(Dataset items)
* * *

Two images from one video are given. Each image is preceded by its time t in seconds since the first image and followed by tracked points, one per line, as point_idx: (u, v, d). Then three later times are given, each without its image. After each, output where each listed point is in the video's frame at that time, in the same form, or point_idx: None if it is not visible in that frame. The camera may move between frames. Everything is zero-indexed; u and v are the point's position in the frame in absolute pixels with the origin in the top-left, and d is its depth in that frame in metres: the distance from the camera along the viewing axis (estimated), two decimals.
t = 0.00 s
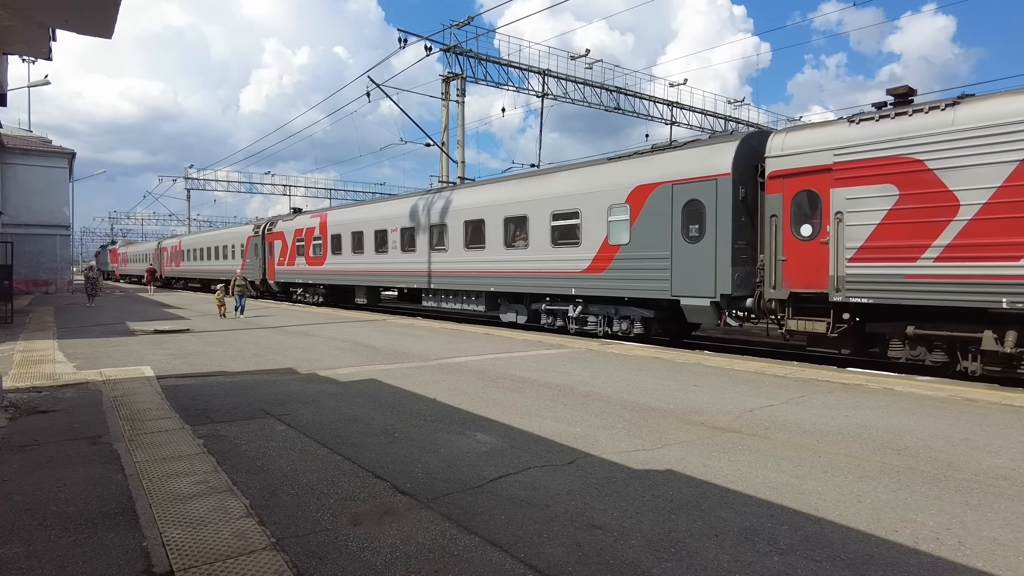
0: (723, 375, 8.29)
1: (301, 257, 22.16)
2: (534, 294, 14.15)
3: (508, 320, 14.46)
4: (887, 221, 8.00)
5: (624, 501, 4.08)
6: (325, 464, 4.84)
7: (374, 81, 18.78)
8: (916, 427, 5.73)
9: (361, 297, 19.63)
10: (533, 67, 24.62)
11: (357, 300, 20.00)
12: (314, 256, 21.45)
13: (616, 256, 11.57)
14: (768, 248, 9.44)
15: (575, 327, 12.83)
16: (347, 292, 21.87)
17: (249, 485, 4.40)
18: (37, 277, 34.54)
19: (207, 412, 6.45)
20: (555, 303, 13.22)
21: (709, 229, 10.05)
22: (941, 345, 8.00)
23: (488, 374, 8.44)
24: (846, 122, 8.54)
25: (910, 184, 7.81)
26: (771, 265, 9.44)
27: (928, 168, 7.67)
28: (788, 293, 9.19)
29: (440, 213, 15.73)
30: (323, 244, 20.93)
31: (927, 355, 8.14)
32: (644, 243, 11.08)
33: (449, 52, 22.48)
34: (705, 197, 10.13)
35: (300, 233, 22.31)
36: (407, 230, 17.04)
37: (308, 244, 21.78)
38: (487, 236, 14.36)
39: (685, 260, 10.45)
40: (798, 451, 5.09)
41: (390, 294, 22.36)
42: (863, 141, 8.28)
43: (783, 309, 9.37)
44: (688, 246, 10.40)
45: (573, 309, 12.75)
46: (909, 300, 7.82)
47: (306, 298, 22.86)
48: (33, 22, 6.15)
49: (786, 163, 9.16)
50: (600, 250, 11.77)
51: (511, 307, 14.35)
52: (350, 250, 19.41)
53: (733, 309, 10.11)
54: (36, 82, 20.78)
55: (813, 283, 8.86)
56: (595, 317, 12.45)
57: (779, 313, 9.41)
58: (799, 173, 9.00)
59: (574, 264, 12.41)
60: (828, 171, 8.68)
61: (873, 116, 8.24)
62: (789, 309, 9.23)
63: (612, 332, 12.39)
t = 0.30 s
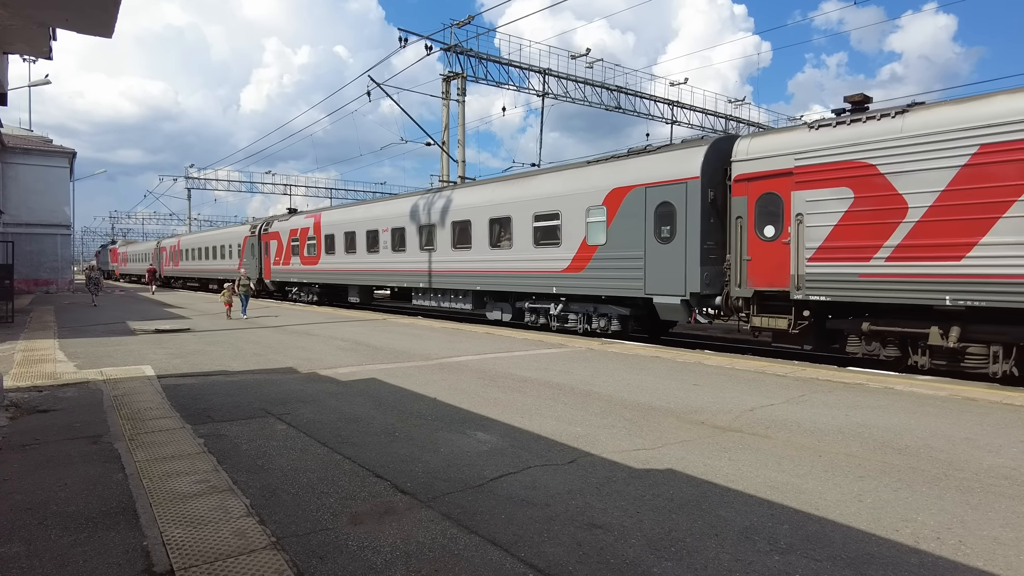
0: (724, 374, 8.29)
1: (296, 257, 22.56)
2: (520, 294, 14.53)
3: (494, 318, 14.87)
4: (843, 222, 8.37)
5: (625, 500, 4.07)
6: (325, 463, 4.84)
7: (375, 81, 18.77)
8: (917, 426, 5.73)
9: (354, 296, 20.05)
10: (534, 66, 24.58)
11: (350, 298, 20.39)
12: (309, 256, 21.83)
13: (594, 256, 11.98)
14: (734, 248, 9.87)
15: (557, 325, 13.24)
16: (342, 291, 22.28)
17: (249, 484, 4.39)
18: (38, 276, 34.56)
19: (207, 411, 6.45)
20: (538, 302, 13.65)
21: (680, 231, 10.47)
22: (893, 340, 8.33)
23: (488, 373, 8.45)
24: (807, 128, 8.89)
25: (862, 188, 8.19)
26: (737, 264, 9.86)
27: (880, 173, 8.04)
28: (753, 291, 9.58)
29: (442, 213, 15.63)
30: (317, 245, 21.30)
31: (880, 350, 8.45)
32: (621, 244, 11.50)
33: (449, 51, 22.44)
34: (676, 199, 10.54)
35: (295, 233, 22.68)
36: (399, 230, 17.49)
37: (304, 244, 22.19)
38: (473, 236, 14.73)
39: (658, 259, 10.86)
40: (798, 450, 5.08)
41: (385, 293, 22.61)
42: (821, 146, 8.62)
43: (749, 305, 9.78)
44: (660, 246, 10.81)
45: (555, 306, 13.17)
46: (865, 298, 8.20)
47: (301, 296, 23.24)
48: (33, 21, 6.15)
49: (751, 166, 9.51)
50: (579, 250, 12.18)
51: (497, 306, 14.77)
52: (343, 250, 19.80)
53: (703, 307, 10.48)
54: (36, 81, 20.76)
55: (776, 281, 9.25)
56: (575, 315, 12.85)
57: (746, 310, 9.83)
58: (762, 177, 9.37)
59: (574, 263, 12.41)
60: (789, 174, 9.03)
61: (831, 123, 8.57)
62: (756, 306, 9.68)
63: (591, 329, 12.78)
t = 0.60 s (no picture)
0: (724, 374, 8.29)
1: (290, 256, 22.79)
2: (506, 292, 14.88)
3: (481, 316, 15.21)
4: (803, 223, 8.71)
5: (626, 499, 4.07)
6: (326, 462, 4.84)
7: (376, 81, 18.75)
8: (917, 425, 5.73)
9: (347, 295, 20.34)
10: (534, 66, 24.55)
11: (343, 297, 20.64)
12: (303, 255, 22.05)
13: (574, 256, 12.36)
14: (702, 248, 10.22)
15: (539, 322, 13.65)
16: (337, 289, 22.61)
17: (250, 484, 4.39)
18: (38, 276, 34.55)
19: (208, 411, 6.45)
20: (522, 300, 14.05)
21: (653, 231, 10.86)
22: (851, 336, 8.73)
23: (488, 373, 8.46)
24: (772, 133, 9.26)
25: (822, 190, 8.50)
26: (705, 264, 10.23)
27: (836, 176, 8.37)
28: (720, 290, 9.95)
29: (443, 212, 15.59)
30: (311, 244, 21.55)
31: (840, 345, 8.83)
32: (600, 244, 11.87)
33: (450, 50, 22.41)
34: (650, 201, 10.94)
35: (290, 233, 22.92)
36: (389, 230, 17.81)
37: (298, 244, 22.39)
38: (461, 236, 15.12)
39: (634, 259, 11.24)
40: (799, 449, 5.08)
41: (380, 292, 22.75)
42: (784, 150, 8.97)
43: (717, 303, 10.17)
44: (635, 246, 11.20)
45: (537, 304, 13.57)
46: (825, 296, 8.54)
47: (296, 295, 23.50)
48: (33, 20, 6.14)
49: (720, 170, 9.89)
50: (560, 250, 12.56)
51: (483, 304, 15.11)
52: (336, 250, 20.09)
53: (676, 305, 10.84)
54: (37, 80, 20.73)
55: (742, 281, 9.61)
56: (556, 313, 13.25)
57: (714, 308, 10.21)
58: (729, 180, 9.75)
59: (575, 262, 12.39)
60: (754, 177, 9.38)
61: (792, 127, 8.91)
62: (723, 305, 10.04)
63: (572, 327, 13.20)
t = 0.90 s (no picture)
0: (724, 373, 8.30)
1: (286, 255, 23.03)
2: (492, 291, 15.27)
3: (468, 314, 15.58)
4: (767, 224, 9.15)
5: (626, 499, 4.07)
6: (327, 461, 4.84)
7: (376, 80, 18.75)
8: (918, 425, 5.73)
9: (340, 293, 20.61)
10: (535, 65, 24.52)
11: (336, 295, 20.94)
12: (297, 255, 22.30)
13: (555, 256, 12.79)
14: (674, 248, 10.68)
15: (523, 320, 14.07)
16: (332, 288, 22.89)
17: (250, 483, 4.39)
18: (39, 275, 34.55)
19: (208, 410, 6.44)
20: (507, 299, 14.47)
21: (629, 232, 11.31)
22: (813, 333, 9.19)
23: (489, 372, 8.46)
24: (738, 138, 9.68)
25: (785, 193, 8.95)
26: (678, 263, 10.69)
27: (798, 179, 8.82)
28: (691, 287, 10.41)
29: (444, 212, 15.54)
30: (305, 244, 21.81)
31: (802, 341, 9.29)
32: (580, 244, 12.28)
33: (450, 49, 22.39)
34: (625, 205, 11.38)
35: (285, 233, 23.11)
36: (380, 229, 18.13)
37: (291, 244, 22.63)
38: (461, 236, 15.11)
39: (611, 258, 11.67)
40: (800, 449, 5.08)
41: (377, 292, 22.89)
42: (750, 155, 9.39)
43: (688, 301, 10.62)
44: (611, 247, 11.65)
45: (521, 303, 13.99)
46: (789, 294, 8.96)
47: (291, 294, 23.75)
48: (34, 19, 6.12)
49: (690, 173, 10.31)
50: (541, 251, 12.97)
51: (470, 302, 15.49)
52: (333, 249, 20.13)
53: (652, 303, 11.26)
54: (37, 80, 20.67)
55: (711, 279, 10.06)
56: (539, 311, 13.67)
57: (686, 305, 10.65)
58: (699, 183, 10.19)
59: (577, 262, 12.38)
60: (721, 180, 9.83)
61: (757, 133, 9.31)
62: (694, 303, 10.49)
63: (554, 324, 13.61)
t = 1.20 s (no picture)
0: (724, 373, 8.31)
1: (282, 255, 23.21)
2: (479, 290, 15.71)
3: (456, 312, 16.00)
4: (735, 226, 9.58)
5: (626, 498, 4.07)
6: (327, 461, 4.84)
7: (376, 79, 18.75)
8: (918, 424, 5.72)
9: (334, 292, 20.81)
10: (535, 64, 24.52)
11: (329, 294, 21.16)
12: (293, 254, 22.60)
13: (538, 255, 13.24)
14: (648, 248, 11.10)
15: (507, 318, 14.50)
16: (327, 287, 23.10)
17: (250, 482, 4.40)
18: (40, 274, 34.58)
19: (209, 410, 6.44)
20: (494, 297, 14.90)
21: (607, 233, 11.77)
22: (777, 329, 9.58)
23: (489, 372, 8.46)
24: (709, 142, 10.09)
25: (750, 196, 9.38)
26: (652, 262, 11.11)
27: (762, 182, 9.24)
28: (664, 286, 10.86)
29: (445, 211, 15.52)
30: (300, 244, 22.11)
31: (768, 337, 9.67)
32: (562, 245, 12.73)
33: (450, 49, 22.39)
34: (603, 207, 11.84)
35: (281, 233, 23.29)
36: (373, 230, 18.51)
37: (288, 244, 22.94)
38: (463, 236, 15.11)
39: (590, 258, 12.14)
40: (800, 448, 5.08)
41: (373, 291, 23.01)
42: (720, 158, 9.81)
43: (662, 299, 11.03)
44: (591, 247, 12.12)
45: (506, 301, 14.43)
46: (756, 292, 9.35)
47: (286, 293, 23.99)
48: (35, 19, 6.12)
49: (664, 176, 10.74)
50: (525, 251, 13.45)
51: (459, 300, 15.89)
52: (334, 249, 20.13)
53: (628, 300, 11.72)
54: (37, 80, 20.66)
55: (683, 278, 10.51)
56: (523, 309, 14.10)
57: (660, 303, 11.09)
58: (671, 186, 10.62)
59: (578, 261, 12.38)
60: (692, 183, 10.27)
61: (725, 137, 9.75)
62: (667, 301, 10.91)
63: (538, 322, 14.07)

* * *

● **What is expected**
Any pictures are to be skipped, and the lines from the beginning of the entries through the line with "46: (909, 300, 7.82)" copied exactly.

● **Response to this task**
Two images from one video are given. Each image is preceded by its time t in seconds since the first image and followed by tracked points, one per line, as point_idx: (u, v, d). Then three later times are given, each without its image. After each, output where each listed point is in the video's frame at that time, in the same form, or point_idx: None if it is not visible in that frame. The camera may move between frames. Everything is zero-indexed; u and v are the point's position in the frame in absolute pixels with the origin in the top-left, and d is its depth in that frame in metres: the distance from the camera along the viewing axis (estimated), two decimals.
t = 0.00 s
0: (723, 375, 8.29)
1: (301, 257, 22.16)
2: (534, 294, 14.15)
3: (508, 320, 14.46)
4: (887, 221, 8.00)
5: (624, 501, 4.08)
6: (325, 464, 4.84)
7: (374, 81, 18.78)
8: (916, 427, 5.73)
9: (361, 297, 19.63)
10: (533, 67, 24.62)
11: (357, 300, 20.00)
12: (314, 256, 21.45)
13: (616, 256, 11.57)
14: (768, 248, 9.44)
15: (575, 327, 12.83)
16: (347, 292, 21.87)
17: (249, 485, 4.40)
18: (37, 277, 34.54)
19: (207, 412, 6.45)
20: (555, 303, 13.22)
21: (709, 229, 10.05)
22: (941, 345, 8.00)
23: (488, 374, 8.44)
24: (846, 122, 8.54)
25: (910, 184, 7.81)
26: (771, 265, 9.44)
27: (928, 168, 7.67)
28: (788, 293, 9.19)
29: (440, 213, 15.73)
30: (323, 244, 20.93)
31: (927, 355, 8.14)
32: (644, 243, 11.08)
33: (449, 52, 22.48)
34: (705, 197, 10.13)
35: (300, 233, 22.31)
36: (407, 230, 17.04)
37: (308, 244, 21.78)
38: (487, 236, 14.36)
39: (685, 260, 10.45)
40: (798, 451, 5.09)
41: (390, 294, 22.36)
42: (863, 141, 8.28)
43: (783, 309, 9.37)
44: (688, 246, 10.40)
45: (573, 309, 12.75)
46: (909, 300, 7.82)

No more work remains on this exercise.